Currently discussing the problem in the jethome github:
Didn’t try what ijdqq suggested yet, but it seems that we got a solution in github:
Do this:
Stop z2m
Delete z2m backups
Clean the NV_MEM script zigbee2mqtt/zStackEraseAllNvMem.js at master · Koenkk/zigbee2mqtt · GitHub
Cold restart stick 2538
Start z2m
Set up a new network, add devices.
Stop z2m and check that the NIB table is 116 bytes. If so, then your network will work stably.Use the firmware for 2538 20201010.
After this, the NIB table was 116 bytes for me and cold restarts, power losses etc. were not a problem anymore. I will try to put this into some kind of script, but here are the commands I run on my machine assuming
Warning: you will lose all pairings of course.
device: /dev/ttyAMA0
z2m installation: /opt/zigbee2mqtt/
systemctl stop zigbee2mqtt
mv /opt/zigbee2mqtt/data ~/backup/zigbee2mqtt
mkdir /opt/zigbee2mqtt/data
cp ~/backup/zigbee2mqtt/configuration.yaml /opt/zigbee2mqtt/data/configuration.yaml
[Wipe all network related data from /opt/zigbee2mqtt/data/configuration.yaml]
node /opt/zigbee2mqtt/scripts/zStackEraseAllNvMem.js /dev/ttyAMA0
shutdown -h now
[unplug raspberry, replug it]
[boot, start zigbee2mqtt, re-pair all devices]
Try with one or two devices first If you have done this, then cold restart (unplug power) and test if the devices are still available. If yes, connect the rest of your network.
Just to mention.
To me the problem seems to be that the initial firmware either doesn’t make sure that the NVram is in a defined state after flashing, or it has some weird pre-flashed values in there.
Thank you so much @tsmt. If this indeed will solve the problem I will of course do the nvram-reset after flashing the firmware and before sending them out.
Cheers!
Confirmed fixed, see
hey guys,
thx for your invested time to fix this issue.
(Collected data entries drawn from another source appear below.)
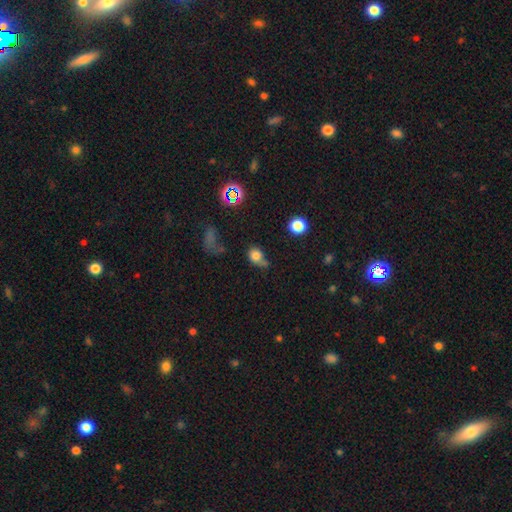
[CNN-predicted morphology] Smooth or featured: smooth — 73% (star or artifact — 15%)
How rounded: round — 60% (in between — 38%)
Merging: none — 36% (minor disturbance — 26%)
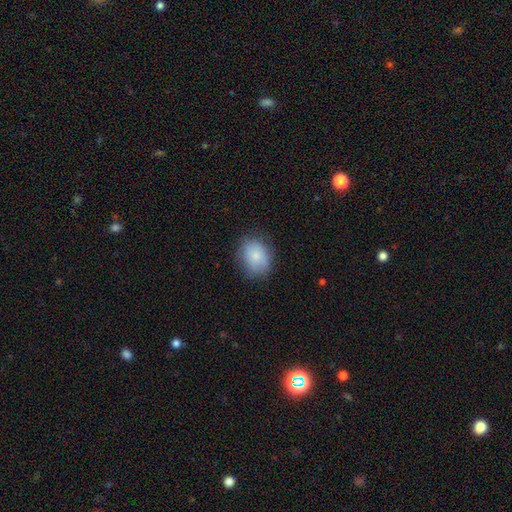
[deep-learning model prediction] smooth_or_featured: smooth (p=0.82) [alt: featured or disk p=0.10]
how_rounded: in between (p=0.50) [alt: round p=0.49]
merging: none (p=0.79) [alt: minor disturbance p=0.16]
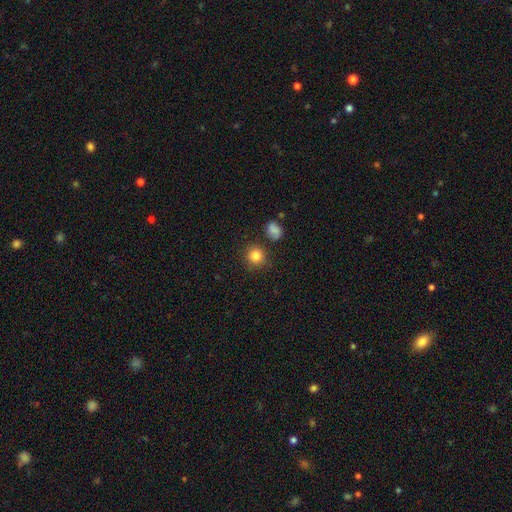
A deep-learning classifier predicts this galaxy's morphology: A smooth galaxy with no disk features (83%) that is round (92%). Merging: none (84%).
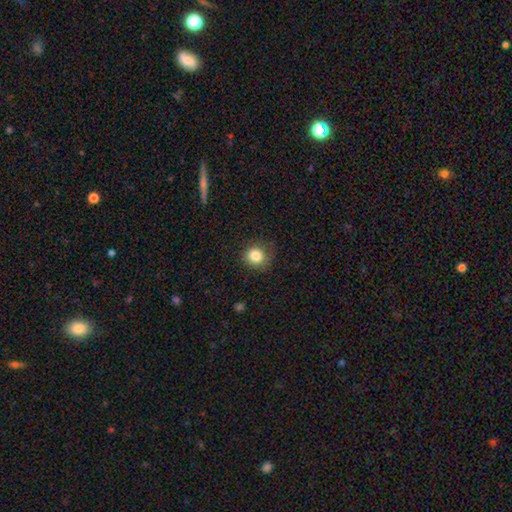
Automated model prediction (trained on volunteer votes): This appears to be a smooth galaxy with no disk features (84%) that is round (89%). Merging: none (75%).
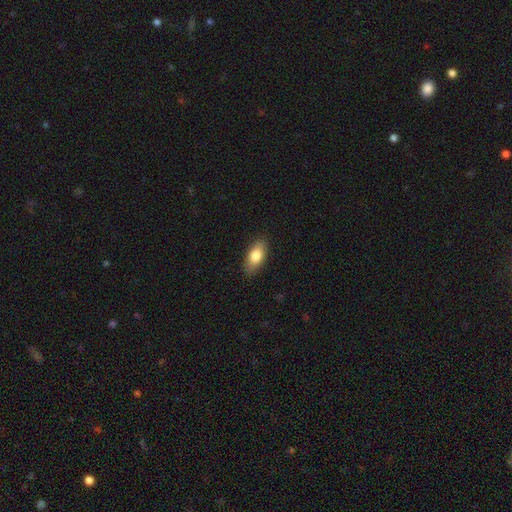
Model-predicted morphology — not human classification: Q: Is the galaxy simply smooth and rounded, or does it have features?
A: smooth — 80%.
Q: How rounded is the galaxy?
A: in between — 88%.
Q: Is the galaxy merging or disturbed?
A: none — 86%.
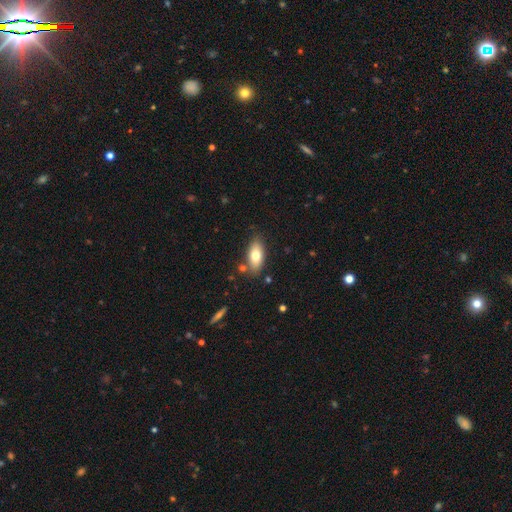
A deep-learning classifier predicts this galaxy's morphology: Smooth or featured? Predicted: smooth (p=0.74). How rounded? Predicted: in between (p=0.86). Merging? Predicted: none (p=0.80).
Maybe there is somebody who can write an low level description step by step to fix. german would be great. english also ok.
Thanks again everybody.
Felix
Hey,
I’ll switch to german for a second.
german:
Ich nehme an mit low-level meinst du eine “einfachere” step by step anleitung? Klar, kann ich machen. Hast du zigbee2mqtt mit oder ohne docker installiert?
Ich plane aber auch, dafür ein script zu schreiben was den ganzen prozess besser automatisiert. Ist das sehr dringend, oder kannst du da ein paar Tage drauf warten?
deepL for english because I’m lazy:
I assume by low-level you mean an “easier” step by step guide? Sure, I can do that. Did you install zigbee2mqtt with or without docker?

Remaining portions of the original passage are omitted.